No hay presidente que en su discurso del 1.º de mayo no diga que su gobierno es buenísimo y que sus ministros y presidentes ejecutivos (PE) son los mejores en la historia patria. En la segunda parte de la sesión legislativa, los diputados del gobierno se deshacen en alabanzas, y los de oposición, en críticas. El mismo guión con diferentes actores, un año tras otro.
No pocas veces se trata de un doble discurso por parte de quienes están a cargo de instituciones sin la esperada excelencia, calidad y oportunidad en sus servicios. Por ejemplo, hoy resulta ofensivo exigirle al Ministro de Educación que matricule a sus hijos en la escuela y colegio públicos (no los colegios científicos, de reconocida calidad académica).

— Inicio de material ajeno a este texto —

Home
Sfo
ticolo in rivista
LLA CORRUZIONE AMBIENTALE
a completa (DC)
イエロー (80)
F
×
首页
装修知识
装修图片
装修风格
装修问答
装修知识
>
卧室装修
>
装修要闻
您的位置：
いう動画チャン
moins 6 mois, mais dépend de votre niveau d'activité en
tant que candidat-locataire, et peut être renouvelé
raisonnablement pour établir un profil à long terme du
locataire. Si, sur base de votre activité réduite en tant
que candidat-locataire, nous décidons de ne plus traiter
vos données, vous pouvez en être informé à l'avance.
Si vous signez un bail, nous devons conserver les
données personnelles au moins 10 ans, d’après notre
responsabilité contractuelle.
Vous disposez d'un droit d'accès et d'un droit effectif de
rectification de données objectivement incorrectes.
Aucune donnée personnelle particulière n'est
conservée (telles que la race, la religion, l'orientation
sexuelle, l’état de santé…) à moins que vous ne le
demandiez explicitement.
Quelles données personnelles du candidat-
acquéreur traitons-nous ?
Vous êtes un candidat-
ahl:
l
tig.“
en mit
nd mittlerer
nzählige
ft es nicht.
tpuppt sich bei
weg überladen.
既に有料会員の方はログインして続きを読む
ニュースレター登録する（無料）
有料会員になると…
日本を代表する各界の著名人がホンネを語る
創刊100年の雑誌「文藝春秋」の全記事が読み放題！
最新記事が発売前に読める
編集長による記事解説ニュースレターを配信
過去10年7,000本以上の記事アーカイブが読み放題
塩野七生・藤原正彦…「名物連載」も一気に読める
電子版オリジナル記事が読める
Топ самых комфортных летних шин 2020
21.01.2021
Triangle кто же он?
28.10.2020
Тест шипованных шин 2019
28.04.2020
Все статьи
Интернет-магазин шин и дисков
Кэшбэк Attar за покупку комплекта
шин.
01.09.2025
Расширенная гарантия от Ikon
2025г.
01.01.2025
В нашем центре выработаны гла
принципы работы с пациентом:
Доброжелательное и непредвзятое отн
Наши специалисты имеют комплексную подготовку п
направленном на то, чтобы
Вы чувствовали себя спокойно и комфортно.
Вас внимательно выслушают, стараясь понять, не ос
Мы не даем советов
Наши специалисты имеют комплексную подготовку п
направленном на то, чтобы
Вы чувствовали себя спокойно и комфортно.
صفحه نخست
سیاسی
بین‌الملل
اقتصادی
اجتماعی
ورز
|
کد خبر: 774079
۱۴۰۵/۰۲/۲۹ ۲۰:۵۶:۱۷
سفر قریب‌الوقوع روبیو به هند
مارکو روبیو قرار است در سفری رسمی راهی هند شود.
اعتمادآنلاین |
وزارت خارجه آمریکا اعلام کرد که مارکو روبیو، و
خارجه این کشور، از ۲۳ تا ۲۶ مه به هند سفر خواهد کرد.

Prueba de una buena gestión institucional sería, por ejemplo, que el ministro de Justicia no ponga objeción a que su pareja reciba revisión para ingreso a La Reforma y que el PE del AyA no compre agua embotellada. Además, que el gabinete entero consulte en el Ebáis y las clínicas de la CCSS.
Por supuesto que existen instituciones públicas de excelencia: no tengo duda de que cualquier funcionario del ICE usa teléfonos Kolbi.
Estoy segura de que las autoridades de la UCR no tendrían objeción a que sus hijos estudiaran en ella.
¿Sería posible lograr que todas las instituciones públicas sean tan buenas que, de requerir sus servicios, sus jerarcas no las rehúyan?